--- Records supplied ---
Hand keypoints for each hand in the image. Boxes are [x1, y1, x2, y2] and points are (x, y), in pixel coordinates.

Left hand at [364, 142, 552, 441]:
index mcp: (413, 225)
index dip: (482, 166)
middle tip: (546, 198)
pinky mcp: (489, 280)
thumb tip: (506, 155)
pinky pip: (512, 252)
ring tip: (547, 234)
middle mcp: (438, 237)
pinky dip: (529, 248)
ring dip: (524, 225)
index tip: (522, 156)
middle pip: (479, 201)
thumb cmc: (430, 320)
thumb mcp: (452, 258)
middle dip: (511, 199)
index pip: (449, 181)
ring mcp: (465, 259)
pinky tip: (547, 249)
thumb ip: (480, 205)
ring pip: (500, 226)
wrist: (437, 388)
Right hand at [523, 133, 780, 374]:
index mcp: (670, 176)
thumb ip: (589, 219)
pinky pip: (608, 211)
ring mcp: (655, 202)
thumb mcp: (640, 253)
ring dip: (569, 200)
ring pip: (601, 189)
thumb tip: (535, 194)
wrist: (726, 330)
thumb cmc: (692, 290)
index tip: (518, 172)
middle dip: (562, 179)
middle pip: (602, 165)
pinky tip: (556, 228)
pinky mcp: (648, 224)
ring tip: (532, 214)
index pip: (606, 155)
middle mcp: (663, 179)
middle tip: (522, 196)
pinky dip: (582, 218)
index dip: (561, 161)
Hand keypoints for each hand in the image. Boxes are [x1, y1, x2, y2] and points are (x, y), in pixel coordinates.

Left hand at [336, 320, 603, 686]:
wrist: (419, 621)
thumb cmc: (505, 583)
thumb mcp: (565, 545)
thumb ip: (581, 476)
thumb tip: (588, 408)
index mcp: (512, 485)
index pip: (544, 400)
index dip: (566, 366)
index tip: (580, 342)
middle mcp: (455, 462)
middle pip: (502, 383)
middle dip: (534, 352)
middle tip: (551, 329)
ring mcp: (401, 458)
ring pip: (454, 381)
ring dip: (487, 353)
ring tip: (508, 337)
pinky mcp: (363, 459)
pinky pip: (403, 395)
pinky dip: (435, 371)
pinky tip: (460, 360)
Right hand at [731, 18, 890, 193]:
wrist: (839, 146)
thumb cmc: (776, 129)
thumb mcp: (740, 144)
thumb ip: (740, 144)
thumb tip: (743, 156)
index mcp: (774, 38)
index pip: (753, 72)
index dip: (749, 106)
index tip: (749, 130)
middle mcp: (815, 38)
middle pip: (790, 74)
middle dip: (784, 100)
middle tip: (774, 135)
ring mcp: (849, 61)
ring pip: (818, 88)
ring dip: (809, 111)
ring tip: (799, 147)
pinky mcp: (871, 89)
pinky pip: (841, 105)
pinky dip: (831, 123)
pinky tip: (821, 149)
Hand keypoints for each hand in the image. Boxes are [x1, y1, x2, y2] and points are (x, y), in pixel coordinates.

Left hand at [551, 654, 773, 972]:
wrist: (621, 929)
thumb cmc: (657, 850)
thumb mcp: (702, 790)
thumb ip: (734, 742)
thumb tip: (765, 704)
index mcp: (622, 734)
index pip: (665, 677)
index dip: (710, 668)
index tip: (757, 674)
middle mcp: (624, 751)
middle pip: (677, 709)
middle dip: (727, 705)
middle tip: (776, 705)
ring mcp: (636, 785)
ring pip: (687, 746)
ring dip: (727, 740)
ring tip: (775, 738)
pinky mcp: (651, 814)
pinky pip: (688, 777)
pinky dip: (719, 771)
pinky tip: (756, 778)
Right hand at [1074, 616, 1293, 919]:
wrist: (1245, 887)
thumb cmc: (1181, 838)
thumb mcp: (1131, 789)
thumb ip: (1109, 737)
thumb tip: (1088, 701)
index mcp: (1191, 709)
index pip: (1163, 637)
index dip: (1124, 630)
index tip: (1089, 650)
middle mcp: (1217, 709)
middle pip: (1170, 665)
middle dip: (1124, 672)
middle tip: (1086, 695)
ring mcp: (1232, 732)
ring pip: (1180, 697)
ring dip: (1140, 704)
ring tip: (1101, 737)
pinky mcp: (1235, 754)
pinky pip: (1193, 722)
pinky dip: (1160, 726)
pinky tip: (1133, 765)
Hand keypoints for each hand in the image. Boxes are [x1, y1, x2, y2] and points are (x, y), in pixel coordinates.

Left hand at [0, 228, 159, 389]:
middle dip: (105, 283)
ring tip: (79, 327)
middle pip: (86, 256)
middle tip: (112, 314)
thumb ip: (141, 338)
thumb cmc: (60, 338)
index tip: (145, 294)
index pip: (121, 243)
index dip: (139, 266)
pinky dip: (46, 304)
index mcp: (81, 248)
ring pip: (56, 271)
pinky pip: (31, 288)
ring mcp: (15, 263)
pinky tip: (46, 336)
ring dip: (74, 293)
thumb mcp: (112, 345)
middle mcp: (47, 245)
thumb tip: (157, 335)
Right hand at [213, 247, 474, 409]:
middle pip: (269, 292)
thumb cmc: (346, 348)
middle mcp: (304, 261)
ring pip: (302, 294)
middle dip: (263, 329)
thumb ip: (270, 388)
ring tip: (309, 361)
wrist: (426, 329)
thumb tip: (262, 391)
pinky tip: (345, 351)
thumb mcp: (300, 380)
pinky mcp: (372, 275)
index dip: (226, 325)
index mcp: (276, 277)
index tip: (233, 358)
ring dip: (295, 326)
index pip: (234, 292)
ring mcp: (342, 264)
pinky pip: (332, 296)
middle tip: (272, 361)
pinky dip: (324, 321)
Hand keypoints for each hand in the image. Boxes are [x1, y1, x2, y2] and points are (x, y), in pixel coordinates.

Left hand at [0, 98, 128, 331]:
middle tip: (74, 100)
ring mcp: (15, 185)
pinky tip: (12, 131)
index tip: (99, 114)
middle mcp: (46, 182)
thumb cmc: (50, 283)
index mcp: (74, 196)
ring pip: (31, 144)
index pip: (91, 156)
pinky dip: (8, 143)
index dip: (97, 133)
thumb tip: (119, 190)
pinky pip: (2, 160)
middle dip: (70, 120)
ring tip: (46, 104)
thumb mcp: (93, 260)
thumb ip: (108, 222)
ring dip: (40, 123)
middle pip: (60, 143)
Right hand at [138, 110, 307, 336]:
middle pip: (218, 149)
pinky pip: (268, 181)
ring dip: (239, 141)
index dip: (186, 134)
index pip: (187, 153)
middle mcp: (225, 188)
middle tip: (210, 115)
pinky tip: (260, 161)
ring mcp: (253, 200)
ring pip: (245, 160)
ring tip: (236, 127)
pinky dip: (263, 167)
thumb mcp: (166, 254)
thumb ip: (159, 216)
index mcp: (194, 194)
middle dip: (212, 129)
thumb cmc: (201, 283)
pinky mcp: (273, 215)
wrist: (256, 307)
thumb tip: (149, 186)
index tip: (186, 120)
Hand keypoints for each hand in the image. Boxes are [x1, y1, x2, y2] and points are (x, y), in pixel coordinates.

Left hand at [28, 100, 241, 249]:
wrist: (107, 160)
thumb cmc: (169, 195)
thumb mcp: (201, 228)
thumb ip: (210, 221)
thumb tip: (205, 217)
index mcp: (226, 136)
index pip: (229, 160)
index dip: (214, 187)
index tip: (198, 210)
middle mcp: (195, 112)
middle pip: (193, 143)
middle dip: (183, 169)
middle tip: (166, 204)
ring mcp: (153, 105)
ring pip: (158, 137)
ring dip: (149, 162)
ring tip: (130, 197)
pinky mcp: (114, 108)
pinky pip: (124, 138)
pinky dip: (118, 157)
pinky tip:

--- What to do ---
Restate the data above exactly, keeping each word as it stands.

--- Answer for the task ---
Hand keypoints for each hand in the image. Boxes are [x1, y1, x2, y2] and points are (x, y), in pixel coordinates.

Left hand at [364, 142, 552, 441]:
index mcp: (413, 225)
index dip: (482, 166)
middle tip: (546, 198)
pinky mcp: (489, 280)
thumb tip: (506, 155)
pinky pip: (512, 252)
ring tip: (547, 234)
middle mcp: (438, 237)
pinky dip: (529, 248)
ring dip: (524, 225)
index tip: (522, 156)
middle pip: (479, 201)
thumb cmc: (430, 320)
thumb mcp: (452, 258)
middle dip: (511, 199)
index pip: (449, 181)
ring mcp: (465, 259)
pinky tip: (547, 249)
thumb ip: (480, 205)
ring pip: (500, 226)
wrist: (437, 388)
Right hand at [523, 133, 780, 374]:
index mcp: (670, 176)
thumb ip: (589, 219)
pinky pip: (608, 211)
ring mcp: (655, 202)
thumb mcp: (640, 253)
ring dip: (569, 200)
ring pip: (601, 189)
thumb tip: (535, 194)
wrist: (726, 330)
thumb cmc: (692, 290)
index tip: (518, 172)
middle dip: (562, 179)
middle pip: (602, 165)
pinky tip: (556, 228)
pinky mcp: (648, 224)
ring tip: (532, 214)
index pip: (606, 155)
middle mcp: (663, 179)
middle tip: (522, 196)
pinky dip: (582, 218)
index dip: (561, 161)
Hand keypoints for each hand in the image. Boxes are [x1, y1, x2, y2] and points are (x, y), in pixel coordinates.

Left hand at [336, 320, 603, 686]:
wrist: (419, 621)
thumb cmc: (505, 583)
thumb mcp: (565, 545)
thumb ip: (581, 476)
thumb tip: (588, 408)
index mcp: (512, 485)
index pip: (544, 400)
index dip: (566, 366)
index tip: (580, 342)
middle mcp: (455, 462)
middle pip: (502, 383)
middle dip: (534, 352)
middle tip: (551, 329)
ring mcp: (401, 458)
ring pip: (454, 381)
ring dip: (487, 353)
ring tip: (508, 337)
pinky mcp: (363, 459)
pinky pip: (403, 395)
pinky dip: (435, 371)
pinky tip: (460, 360)
Right hand at [731, 18, 890, 193]:
wrist: (839, 146)
thumb cmc: (776, 129)
thumb mcp: (740, 144)
thumb ip: (740, 144)
thumb tip: (743, 156)
index mcp: (774, 38)
index pip: (753, 72)
index dip: (749, 106)
index tip: (749, 130)
middle mcp: (815, 38)
middle pip: (790, 74)
middle dip: (784, 100)
middle tip: (774, 135)
ring mcp: (849, 61)
ring pip: (818, 88)
ring dip: (809, 111)
ring tip: (799, 147)
pinky mcp: (871, 89)
pinky pip: (841, 105)
pinky dip: (831, 123)
pinky tip: (821, 149)
Hand keypoints for each hand in the image. Boxes are [x1, y1, x2, y2] and points are (x, y), in pixel coordinates.

Left hand at [551, 654, 773, 972]:
wrist: (621, 929)
thumb cmc: (657, 850)
thumb mcp: (702, 790)
thumb ip: (734, 742)
thumb tip: (765, 704)
index mcp: (622, 734)
index pip: (665, 677)
index dip: (710, 668)
index tip: (757, 674)
middle mcp: (624, 751)
middle pip: (677, 709)
middle dip: (727, 705)
middle tip: (776, 705)
ring mcp: (636, 785)
ring pip: (687, 746)
ring dip: (727, 740)
ring tip: (775, 738)
pinky mcp: (651, 814)
pinky pip: (688, 777)
pinky dip: (719, 771)
pinky tip: (756, 778)
Right hand at [1074, 616, 1293, 919]:
wrist: (1245, 887)
thumb cmc: (1181, 838)
thumb mcp: (1131, 789)
thumb ip: (1109, 737)
thumb tip: (1088, 701)
index mcp: (1191, 709)
index pip: (1163, 637)
index dip: (1124, 630)
index tip: (1089, 650)
middle mcp: (1217, 709)
middle pip: (1170, 665)
middle dip: (1124, 672)
middle tip: (1086, 695)
ring mcp: (1232, 732)
ring pip: (1180, 697)
ring dip: (1140, 704)
ring tip: (1101, 737)
pinky mcp: (1235, 754)
pinky pip: (1193, 722)
pinky dip: (1160, 726)
pinky tip: (1133, 765)
Hand keypoints for each hand in the image. Boxes are [x1, y1, x2, y2] and points are (x, y), in pixel coordinates.

Left hand at [0, 228, 159, 389]:
middle dip: (105, 283)
ring tip: (79, 327)
middle pip: (86, 256)
middle tip: (112, 314)
thumb ip: (141, 338)
thumb cmc: (60, 338)
index tip: (145, 294)
index pip: (121, 243)
index dip: (139, 266)
pinky dip: (46, 304)
index mcp: (81, 248)
ring pip: (56, 271)
pinky pip: (31, 288)
ring mcp: (15, 263)
pinky tip: (46, 336)
ring dip: (74, 293)
thumb mcp: (112, 345)
middle mcp: (47, 245)
thumb tip: (157, 335)
Right hand at [213, 247, 474, 409]:
middle pip: (269, 292)
thumb cmc: (346, 348)
middle mcp: (304, 261)
ring pip: (302, 294)
middle dip: (263, 329)
thumb ip: (270, 388)
ring tip: (309, 361)
wrist: (426, 329)
thumb tip: (262, 391)
pinky tip: (345, 351)
thumb mcp: (300, 380)
pinky mcp: (372, 275)
index dip: (226, 325)
index mcp: (276, 277)
index tip: (233, 358)
ring dip: (295, 326)
index pip: (234, 292)
ring mcp: (342, 264)
pinky pip: (332, 296)
middle tip: (272, 361)
pinky dip: (324, 321)
Hand keypoints for each hand in the image. Boxes are [x1, y1, x2, y2] and points are (x, y), in pixel coordinates.

Left hand at [0, 98, 128, 331]:
middle tip: (74, 100)
ring mcp: (15, 185)
pinky tip: (12, 131)
index tip: (99, 114)
middle mcp: (46, 182)
thumb cmc: (50, 283)
index mcp: (74, 196)
ring pip: (31, 144)
index pip: (91, 156)
pinky dip: (8, 143)
index dip: (97, 133)
thumb tip: (119, 190)
pinky pip: (2, 160)
middle dip: (70, 120)
ring tip: (46, 104)
thumb mcp: (93, 260)
thumb ip: (108, 222)
ring dip: (40, 123)
middle pip: (60, 143)
Right hand at [138, 110, 307, 336]:
middle pip: (218, 149)
pinky pip: (268, 181)
ring dip: (239, 141)
index dip: (186, 134)
index pip: (187, 153)
middle mcp: (225, 188)
middle tip: (210, 115)
pinky tip: (260, 161)
ring mcp: (253, 200)
ring pip: (245, 160)
ring tip: (236, 127)
pinky dip: (263, 167)
thumb mcp: (166, 254)
thumb ip: (159, 216)
index mcp: (194, 194)
middle dip: (212, 129)
thumb cmc: (201, 283)
pinky mcp: (273, 215)
wrist: (256, 307)
thumb tip: (149, 186)
index tip: (186, 120)
Hand keypoints for each hand in the image. Boxes are [x1, y1, x2, y2] and points are (x, y), in pixel coordinates.

Left hand at [28, 100, 241, 249]:
wrist: (107, 160)
thumb cmc: (169, 195)
thumb mcp: (201, 228)
thumb ip: (210, 221)
thumb tip: (205, 217)
index mcp: (226, 136)
index pip: (229, 160)
index dip: (214, 187)
index tip: (198, 210)
middle mcp: (195, 112)
middle pip: (193, 143)
middle dip: (183, 169)
middle tip: (166, 204)
ring mcp: (153, 105)
ring pip: (158, 137)
ring dip: (149, 162)
ring tip: (130, 197)
pinky mcp: (114, 108)
pinky pip: (124, 138)
pinky dip: (118, 157)
pinky tip:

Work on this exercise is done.